1. Dixon contended that the government violated the Interstate Agreement on Detainers (18 U.S.C. 1201(a)) by returning him from federal custody to Allergan County without final disposition of the federal charges. The Court of Appeals in a published decision issued in February 1979 concluded that there was no violation because Dixon's counsel had made a "written request for temporary custody" which was granted in order to accommodate defense counsel in conferring with Dixon.
2. Dixon further contended that the air piracy statute did not permit joinder and trial with kidnapping charges. The Court of Appeals found Dixon's argument to be inconsistent with Congressional intent, as kidnapping with interstate transportation of the victim is not a crime solely within the province of the states.
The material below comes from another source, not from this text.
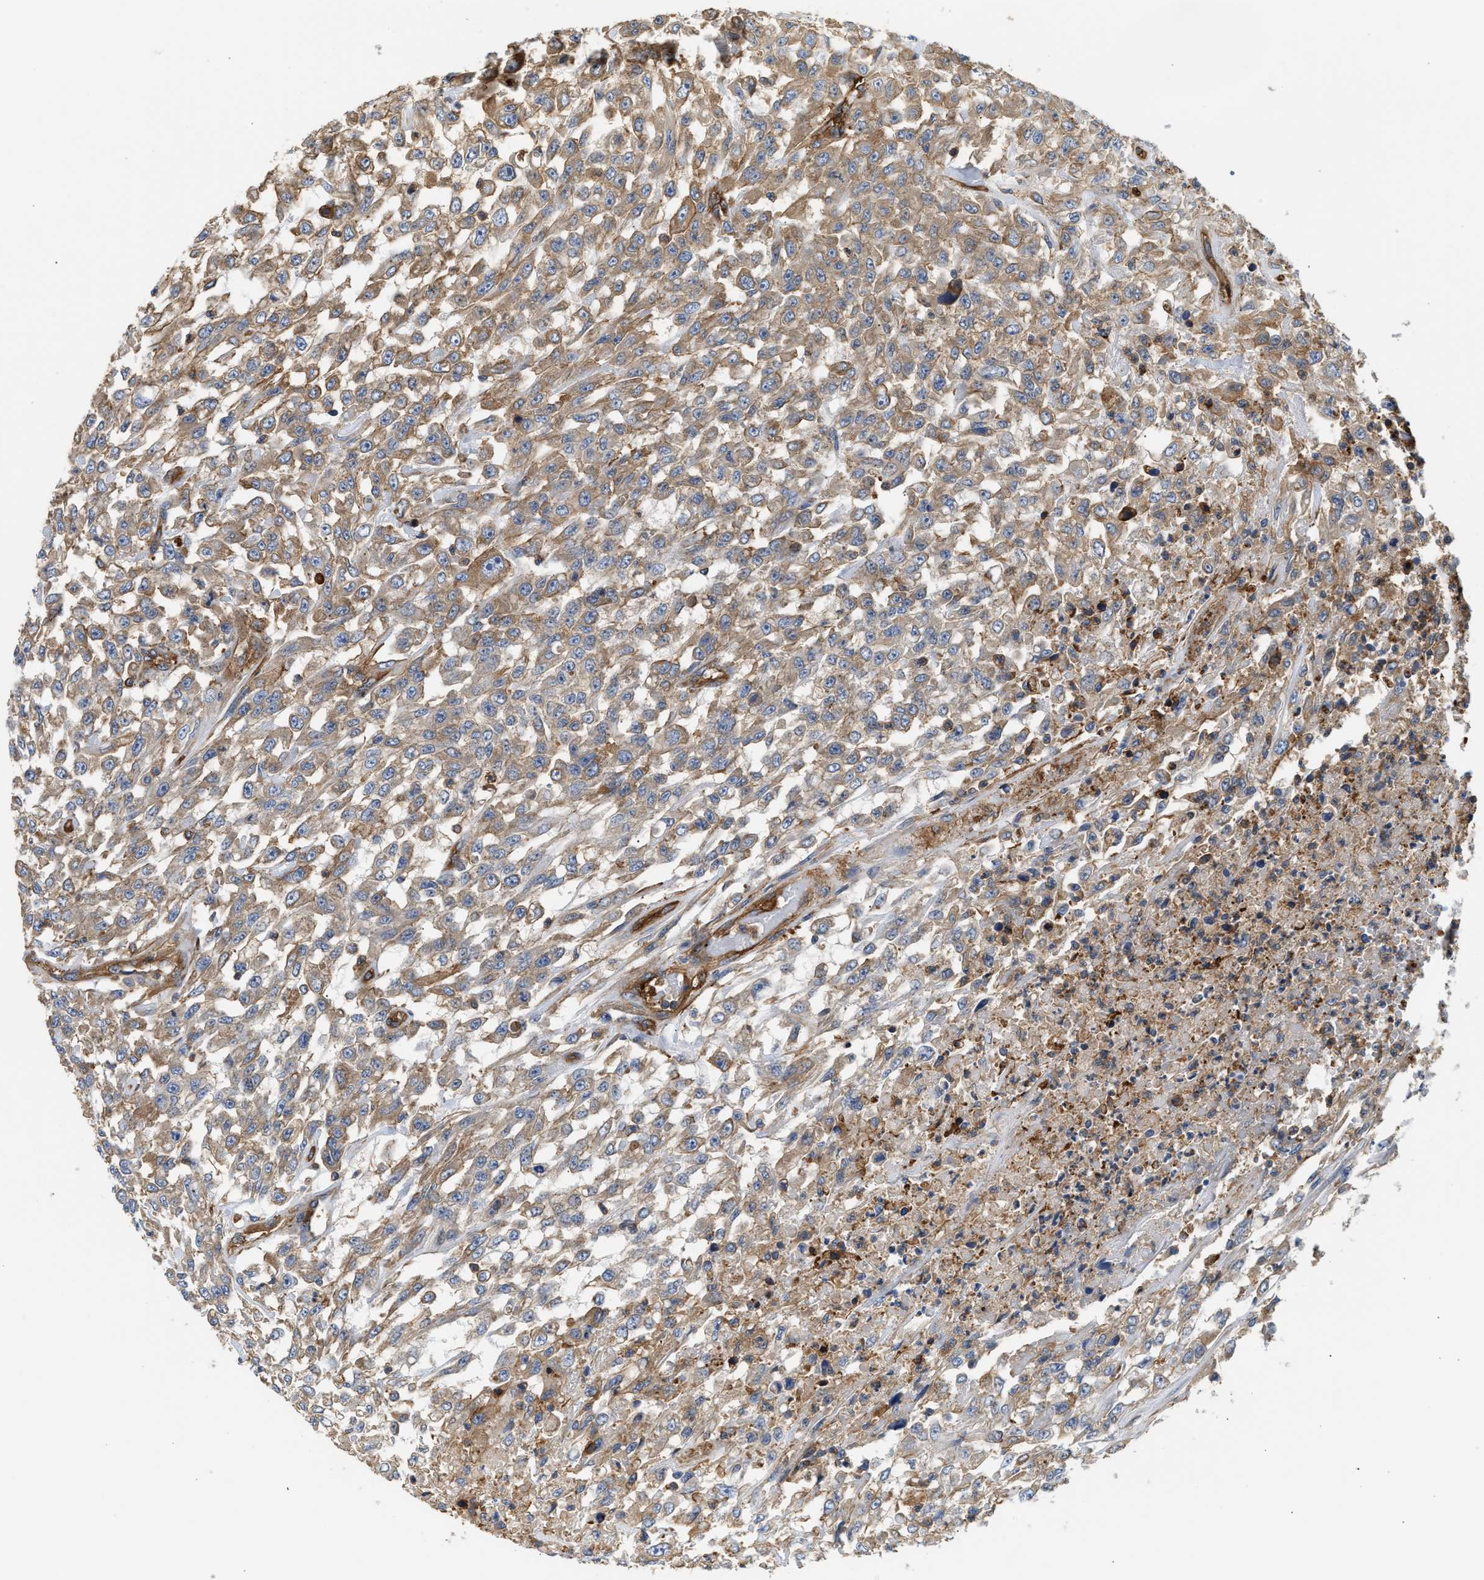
{"staining": {"intensity": "weak", "quantity": ">75%", "location": "cytoplasmic/membranous"}, "tissue": "urothelial cancer", "cell_type": "Tumor cells", "image_type": "cancer", "snomed": [{"axis": "morphology", "description": "Urothelial carcinoma, High grade"}, {"axis": "topography", "description": "Urinary bladder"}], "caption": "There is low levels of weak cytoplasmic/membranous expression in tumor cells of urothelial carcinoma (high-grade), as demonstrated by immunohistochemical staining (brown color).", "gene": "SAMD9L", "patient": {"sex": "male", "age": 46}}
The Court of Appeals also found Dixon's other grounds for appeal to be without merit. Accordingly, the District Court's judgment of conviction was affirmed.

==Escape attempt and later years==
In June 1982, Dixon and five other inmates attempted to escape from the Michigan State Prison at Jackson, Michigan. The men succeeded in scaling a 10-foot security fence but were detected before they could throw a rope over an outer security wall.

As of October 2012, Dixon remained in prison, being held at the Kinross Correctional Facility in the Upper Peninsula of Michigan.

Dixon was paroled in May 2021. Following his parole, he was transferred to the Federal Correctional Institution in Hazelton, West Virginia.